Has anyone tried doing these using jalapeno for heat. I'm ok with the chipotle or cayenne, but if I cut that to 1/2 tsp and use a jalapeno would that work?

Also, when you cook these under your ribs do you run them there for the whole time or do you put them in 2.5-3 hours out? I've never cooked anything under my ribs to catch the drippings so I don't want to mess these up.
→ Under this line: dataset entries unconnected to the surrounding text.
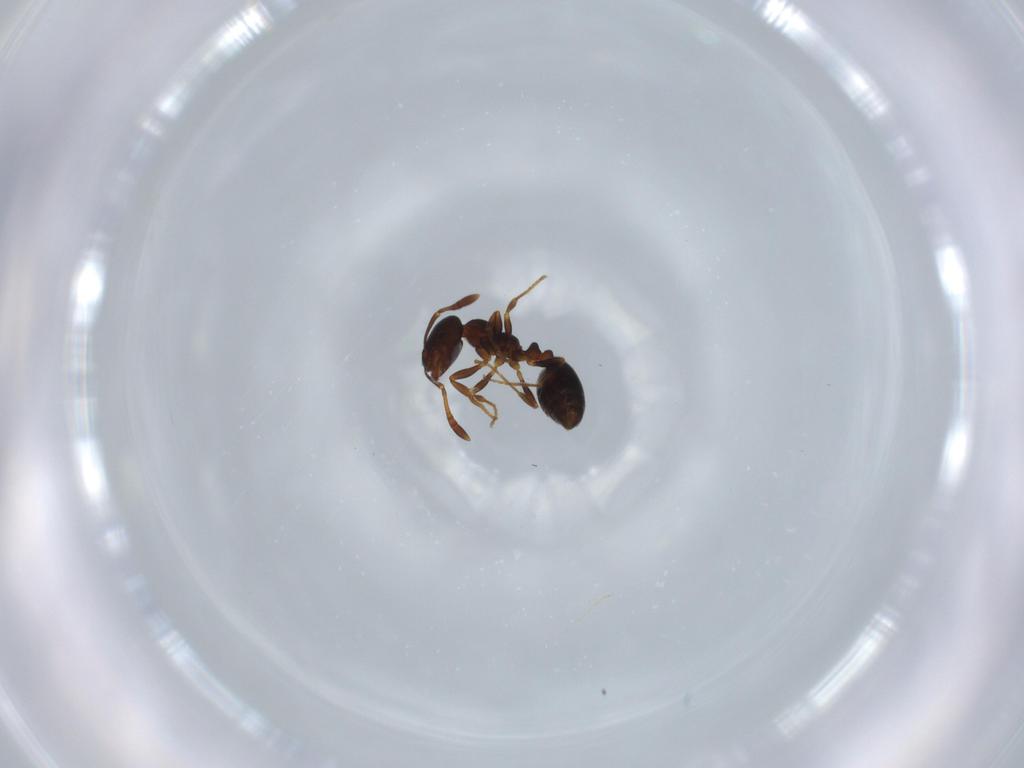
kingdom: Animalia
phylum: Arthropoda
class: Insecta
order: Hymenoptera
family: Formicidae
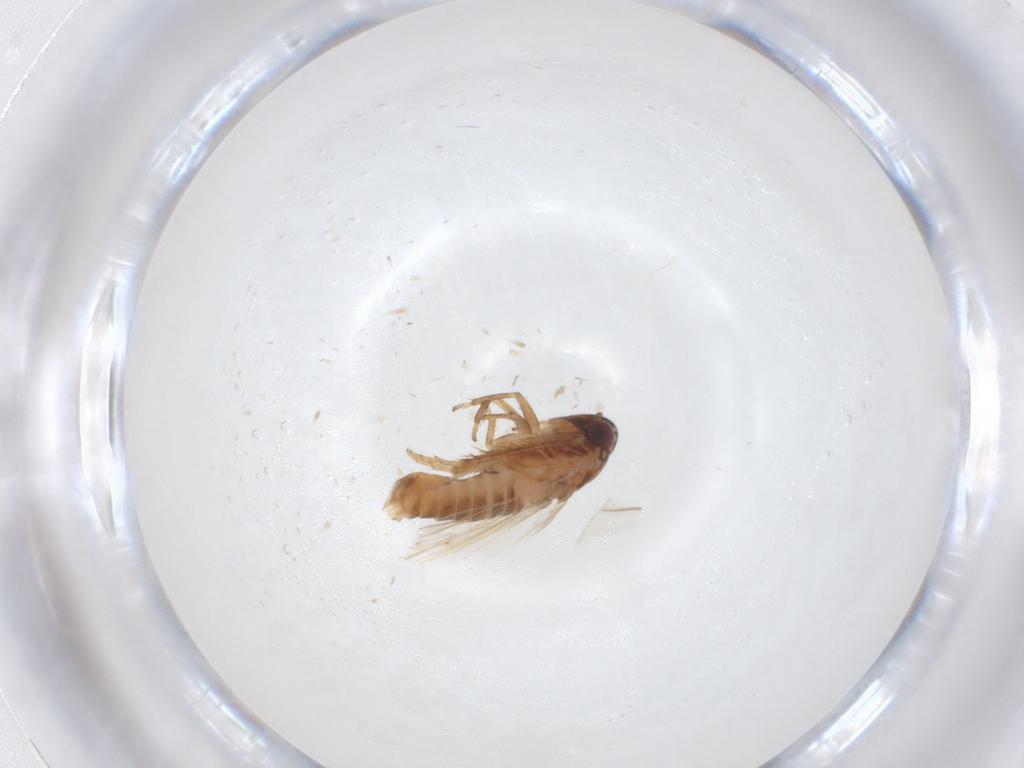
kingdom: Animalia
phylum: Arthropoda
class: Insecta
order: Hemiptera
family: Cicadellidae
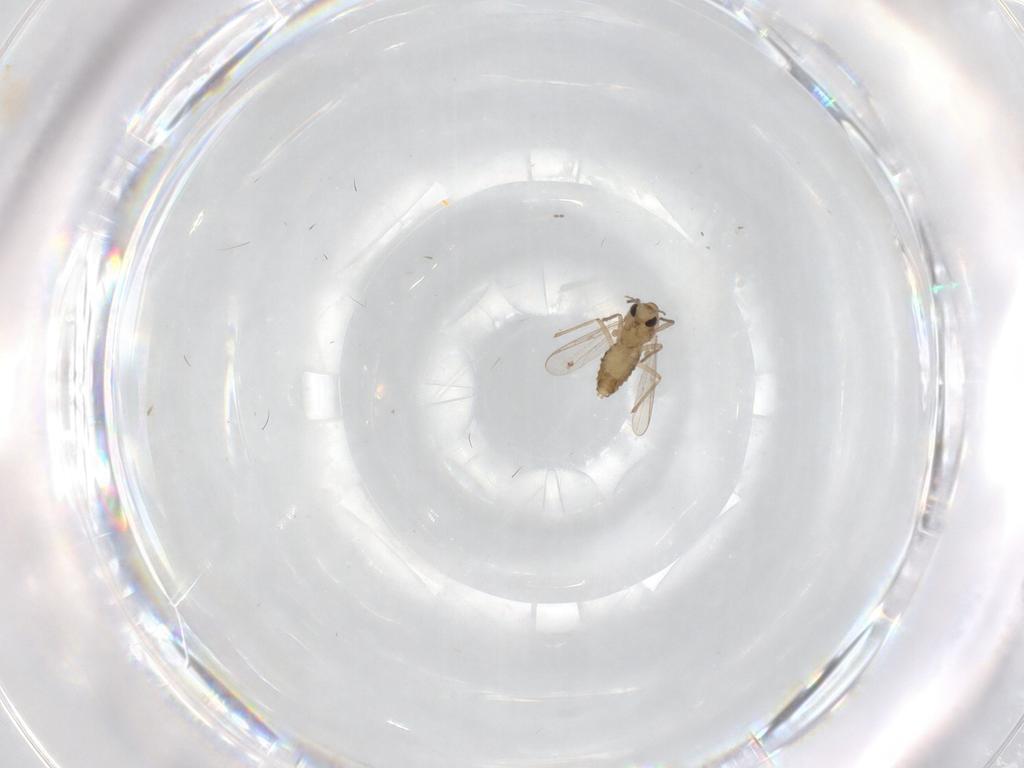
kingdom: Animalia
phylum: Arthropoda
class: Insecta
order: Diptera
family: Chironomidae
3 or 4 slices bacon, diced
2 (16 oz) cans pork and beans, mostly drained (modified to 2 28-oz cans Bush's Baked Beans - see note below)
1/2 c. Blues Hog BBQ Sauce (or other sweet-spicy favorite)
1 lb. smoked leftover smoked pork or beef, more or less, or 1 lb crumbled cooked pork sausage
1 can apple pie filling (chop up the big chunks some)
1 medium onion, chopped
1/2 green pepper, chopped
1/2 c. brown sugar
2 Tbsp. Worcestershire sauce
2 Tbsp. Mustard (prepared)
1 tsp chipotle or cayenne powder (optional, to taste*)
1 tsp Blues Hog barbecue rub (or your favorite de jour)

As always, thanks for all of the tips. This forum makes cooking great!

Brian
 
I always cook my beans under my ribs and everyone loves the results. I use a cast iron Dutch oven and put them on part way through the smoke. Be sure to monitor them because it is possible to over cook them and end up with a pot of mushy almost bean paste substance.

Mike
 
I posted too fast. What I should have asked was, how do you know when they are done. I've never made beans like this before.
 
90 mins should be fine. If you think about it, the cans are already cooked, just need to be warmed up, and let the flavors melt together. 90 mins should be goood.
 
I put beans below the ribs all the time in one of those cheap metal roasting pans. I like to trim the spares St Louis style, dust the boneless trimmings with rub and put them on with the meat. When the trimmings are done, I chop them up and put them in with the beans. The roasting pans I like best are deep so only the top of the beans get dry. I leave em on for the entire cook (6 hours for spares). They're probably done a lot sooner but I just stir the dry top into the wet bottom and they taste great. I've never had the come out mushy.